Segment Start: Text passage

- Born: 25 May 1947 (age 79) Brescia, Italy
- Occupation: Singer-songwriter

= Umberto Napolitano =

Italian singer-songwriter

Umberto Napolitano (born 25 May 1947) is an Italian singer-songwriter and composer, mainly successful in the 1970s.

== Life and career ==
Born in Brescia, Napolitano started his career performing at the Nebbia Club in Milan. He first entered the music industry just as a composer, and had his breakout in 1966 writing for Carmen Villani the pacifist protest song "Mille chitarre contro la guerra".

Segment End: Text passage
Segment Start: Recorded data

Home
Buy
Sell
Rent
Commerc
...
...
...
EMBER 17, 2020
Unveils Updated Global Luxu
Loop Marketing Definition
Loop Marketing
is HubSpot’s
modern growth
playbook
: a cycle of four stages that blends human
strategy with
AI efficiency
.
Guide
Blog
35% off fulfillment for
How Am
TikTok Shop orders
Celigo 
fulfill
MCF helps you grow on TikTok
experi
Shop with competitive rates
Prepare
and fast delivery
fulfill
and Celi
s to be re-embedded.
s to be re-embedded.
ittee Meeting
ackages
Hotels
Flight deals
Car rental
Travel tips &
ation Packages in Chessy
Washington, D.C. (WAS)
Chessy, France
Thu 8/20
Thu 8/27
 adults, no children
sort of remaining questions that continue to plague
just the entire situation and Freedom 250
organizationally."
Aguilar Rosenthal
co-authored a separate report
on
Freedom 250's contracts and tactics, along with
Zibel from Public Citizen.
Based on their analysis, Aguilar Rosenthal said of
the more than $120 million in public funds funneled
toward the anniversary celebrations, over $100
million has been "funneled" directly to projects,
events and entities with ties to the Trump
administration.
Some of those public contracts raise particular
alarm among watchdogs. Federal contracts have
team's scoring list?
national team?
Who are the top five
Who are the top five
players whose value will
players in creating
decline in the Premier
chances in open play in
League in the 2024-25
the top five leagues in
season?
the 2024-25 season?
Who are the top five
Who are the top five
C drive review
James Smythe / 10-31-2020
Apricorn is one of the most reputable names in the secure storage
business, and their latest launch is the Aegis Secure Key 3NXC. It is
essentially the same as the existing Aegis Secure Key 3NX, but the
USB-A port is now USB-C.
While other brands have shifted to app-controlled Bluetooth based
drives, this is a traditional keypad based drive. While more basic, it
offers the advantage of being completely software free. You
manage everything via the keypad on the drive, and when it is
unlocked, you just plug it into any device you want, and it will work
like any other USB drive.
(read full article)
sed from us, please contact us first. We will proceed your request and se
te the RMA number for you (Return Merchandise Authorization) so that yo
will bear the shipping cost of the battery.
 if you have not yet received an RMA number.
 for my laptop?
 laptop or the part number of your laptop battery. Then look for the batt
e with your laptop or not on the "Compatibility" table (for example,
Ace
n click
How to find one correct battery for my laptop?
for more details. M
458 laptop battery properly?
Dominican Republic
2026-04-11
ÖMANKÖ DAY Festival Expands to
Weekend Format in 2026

Segment End: Recorded data

# Request A
Answer these from the Umberto Napolitano biography:
(i) In which decade was Napolitano mainly successful?
(ii) At which club did he start his career, and in what city?
(iii) For whom did he write "Mille chitarre contro la guerra"?
# Request B
Please carry the Umberto Napolitano biography on from its last sentence.

# Response area A
(i) The 1970s.
(ii) The Nebbia Club in Milan.
(iii) Carmen Villani.

# Response area B
For his professional career as a singer, Napolitano initially adopted the mononym Umberto, and got his first success with the song "Gioventù", which was entered at the Un disco per l'estate festival and was chosen as the opening song of the popular RAI television game show Chissà chi lo sa?. He had a significant success in the second half of the 1970s, specializing in a light and romantic pop repertoire, and taking part to several editions of the Sanremo Music Festival. Artists who recorded his songs include Loredana Bertè, Rita Pavone, Caterina Caselli, Ricchi e Poveri, Nomadi, I Nuovi Angeli, Dori Ghezzi, Gilda Giuliani, Rosanna Fratello, Antoine. He also worked as a comics writer.

==Discography==
- Album

- 1977 - Giro di "do" - Una canzone d'amore per ogni innamorato (Warner Bros. Records, T 56376)
- 1979 - Umberto Napolitano (Why Records, T 56611)
- 1981 - Noi due nella vita e nell'amore (Amiamoci, AM 4002)
- 1985 - Per le strade del mondo (Harmony, LPH 8050)
- 1987 - Dietro la collina (Pineapple Records, PNLP 2021)
- 1989 - Al mio caro pianeta terra... dieci piccole grandi storie (Iperspazio, PDLP 2289)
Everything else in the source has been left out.